Shouldn't it be possible to map Strings to categories, e.g.
(rule $City (string "hamburg") (IdentityFn))
(rule $City (string "stuttgart") (IdentityFn))
(rule $City (string "munic") (IdentityFn))
(rule $ROOT ($City) (IdentityFn))
as a part/base of a more complex grammar?
In my application, using these rules, these city names aren't recognized. Is the grammar itself wrong? Otherwise it would mean, my application doesn't handle the grammar file correctly.

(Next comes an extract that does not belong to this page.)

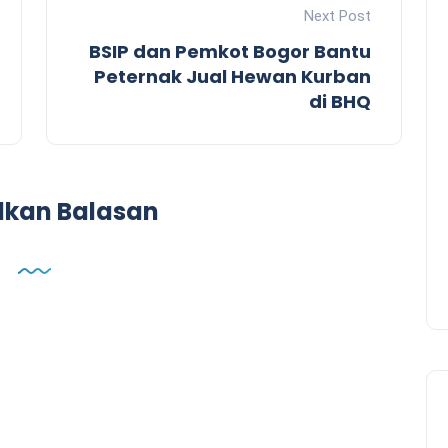
Next Post
BSIP dan Pemkot Bogor Bantu
Peternak Jual Hewan Kurban
di BHQ
lkan Balasan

Thanks
Could you try changing the rules to look like:
(rule $City (hamburg) (IdentityFn))
I had tried this; I then get:
ERROR: Composition failed: rule = $City -> hamburg (IdentityFn), children = []
java.lang.ArrayIndexOutOfBoundsException
Exception in thread "Thread-374" java.lang.RuntimeException: java.lang.ArrayIndexOutOfBoundsException
at edu.stanford.nlp.sempre.BeamParserState.applyRule(BeamParser.java:165)
at edu.stanford.nlp.sempre.BeamParserState.applyNonCatUnaryRules(BeamParser.java:224)
at edu.stanford.nlp.sempre.BeamParserState.applyNonCatUnaryRules(BeamParser.java:231)
at edu.stanford.nlp.sempre.BeamParserState.build(BeamParser.java:123)
at edu.stanford.nlp.sempre.BeamParserState.infer(BeamParser.java:98)
at edu.stanford.nlp.sempre.Parser.parse(Parser.java:170)....
(rest of the error message is referring to classes in my application)
What apparently works is:
(rule $City (hamburg) (ConstantFn (string hamburg)))
but that feels quite cumbersome.
The current grammar looks like this:
(rule $Dir (from) (ConstantFn (lambda x (call + (string "place of departure") (string :)(var x)))))
(rule $From ($Dir $City) (JoinFn forward))
(rule $Dir (to) (ConstantFn (lambda x (call + (string "arrival location") (string :)(var x)))))
(rule $To ($Dir $City) (JoinFn forward))
(rule $Part (by) (ConstantFn (lambda x (call + (string "transportation") (string :)(var x)))))
(rule $By ($Part $Transport) (JoinFn forward))
(rule $Transport (plane) (ConstantFn (string plane)))
(rule $Transport (train) (ConstantFn (string train)))
(rule $City (hamburg) (ConstantFn (string hamburg)))
(rule $City (stuttgart) (ConstantFn (string stuttgart)))
(rule $City (frankfurt) (ConstantFn (string frankfurt)))
(rule $City (munic) (ConstantFn (string munic)))
(rule $City (hannover) (ConstantFn (string hannover)))
(rule $ROOT ($From) (IdentityFn))
(rule $ROOT ($To) (IdentityFn))
(rule $ROOT ($By) (IdentityFn))
and manages to parse e.g. "from munic" into "(string "place of departure:munic")
- though it for some reason returns the same derivation tree twice here - , but I haven't
found a way to parse a combination of the categories $From, $To and $By.
Adding the rule
(rule $ROOT ($From $By) (ConcatFn ""))
and entering "from munic by train" returned (string nullnull). Is there a way? thanks!